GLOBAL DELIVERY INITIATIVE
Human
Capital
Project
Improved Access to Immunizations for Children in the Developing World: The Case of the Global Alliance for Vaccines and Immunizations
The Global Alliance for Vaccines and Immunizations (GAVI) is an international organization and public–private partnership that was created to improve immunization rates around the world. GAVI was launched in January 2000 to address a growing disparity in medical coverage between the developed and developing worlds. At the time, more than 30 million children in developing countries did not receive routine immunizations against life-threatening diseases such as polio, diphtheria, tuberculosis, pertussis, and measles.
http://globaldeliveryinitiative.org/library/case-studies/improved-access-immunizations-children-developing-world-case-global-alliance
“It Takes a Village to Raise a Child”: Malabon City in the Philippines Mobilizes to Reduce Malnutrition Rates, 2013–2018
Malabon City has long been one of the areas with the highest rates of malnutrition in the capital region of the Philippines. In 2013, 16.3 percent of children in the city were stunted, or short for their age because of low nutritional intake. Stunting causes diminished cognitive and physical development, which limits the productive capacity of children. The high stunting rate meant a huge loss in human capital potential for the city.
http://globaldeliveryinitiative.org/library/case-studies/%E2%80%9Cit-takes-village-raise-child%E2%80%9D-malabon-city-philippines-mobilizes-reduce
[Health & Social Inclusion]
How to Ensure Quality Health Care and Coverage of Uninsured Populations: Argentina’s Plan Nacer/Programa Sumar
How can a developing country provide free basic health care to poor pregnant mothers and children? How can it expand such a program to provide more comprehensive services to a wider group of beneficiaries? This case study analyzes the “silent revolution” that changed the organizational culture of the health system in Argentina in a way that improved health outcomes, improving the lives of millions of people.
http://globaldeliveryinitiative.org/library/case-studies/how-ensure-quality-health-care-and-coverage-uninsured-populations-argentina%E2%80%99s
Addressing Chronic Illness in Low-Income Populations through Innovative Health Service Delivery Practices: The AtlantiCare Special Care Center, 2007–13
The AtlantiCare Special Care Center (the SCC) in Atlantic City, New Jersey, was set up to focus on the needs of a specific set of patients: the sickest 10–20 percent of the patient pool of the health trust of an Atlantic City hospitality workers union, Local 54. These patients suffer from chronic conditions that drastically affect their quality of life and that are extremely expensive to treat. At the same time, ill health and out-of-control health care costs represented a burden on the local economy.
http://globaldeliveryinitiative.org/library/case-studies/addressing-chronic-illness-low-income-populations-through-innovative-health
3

INSTRUCTIONS FOR THE TASK — Nothing but an exact transcription of the records is expected.

RESPONSE AREA —
GLOBAL DELIVERY INITIATIVE
Human
Capital
Project
Improved Access to Immunizations for Children in the Developing World: The Case of the Global Alliance for Vaccines and Immunizations
The Global Alliance for Vaccines and Immunizations (GAVI) is an international organization and public–private partnership that was created to improve immunization rates around the world. GAVI was launched in January 2000 to address a growing disparity in medical coverage between the developed and developing worlds. At the time, more than 30 million children in developing countries did not receive routine immunizations against life-threatening diseases such as polio, diphtheria, tuberculosis, pertussis, and measles.
http://globaldeliveryinitiative.org/library/case-studies/improved-access-immunizations-children-developing-world-case-global-alliance
“It Takes a Village to Raise a Child”: Malabon City in the Philippines Mobilizes to Reduce Malnutrition Rates, 2013–2018
Malabon City has long been one of the areas with the highest rates of malnutrition in the capital region of the Philippines. In 2013, 16.3 percent of children in the city were stunted, or short for their age because of low nutritional intake. Stunting causes diminished cognitive and physical development, which limits the productive capacity of children. The high stunting rate meant a huge loss in human capital potential for the city.
http://globaldeliveryinitiative.org/library/case-studies/%E2%80%9Cit-takes-village-raise-child%E2%80%9D-malabon-city-philippines-mobilizes-reduce
[Health & Social Inclusion]
How to Ensure Quality Health Care and Coverage of Uninsured Populations: Argentina’s Plan Nacer/Programa Sumar
How can a developing country provide free basic health care to poor pregnant mothers and children? How can it expand such a program to provide more comprehensive services to a wider group of beneficiaries? This case study analyzes the “silent revolution” that changed the organizational culture of the health system in Argentina in a way that improved health outcomes, improving the lives of millions of people.
http://globaldeliveryinitiative.org/library/case-studies/how-ensure-quality-health-care-and-coverage-uninsured-populations-argentina%E2%80%99s
Addressing Chronic Illness in Low-Income Populations through Innovative Health Service Delivery Practices: The AtlantiCare Special Care Center, 2007–13
The AtlantiCare Special Care Center (the SCC) in Atlantic City, New Jersey, was set up to focus on the needs of a specific set of patients: the sickest 10–20 percent of the patient pool of the health trust of an Atlantic City hospitality workers union, Local 54. These patients suffer from chronic conditions that drastically affect their quality of life and that are extremely expensive to treat. At the same time, ill health and out-of-control health care costs represented a burden on the local economy.
http://globaldeliveryinitiative.org/library/case-studies/addressing-chronic-illness-low-income-populations-through-innovative-health
3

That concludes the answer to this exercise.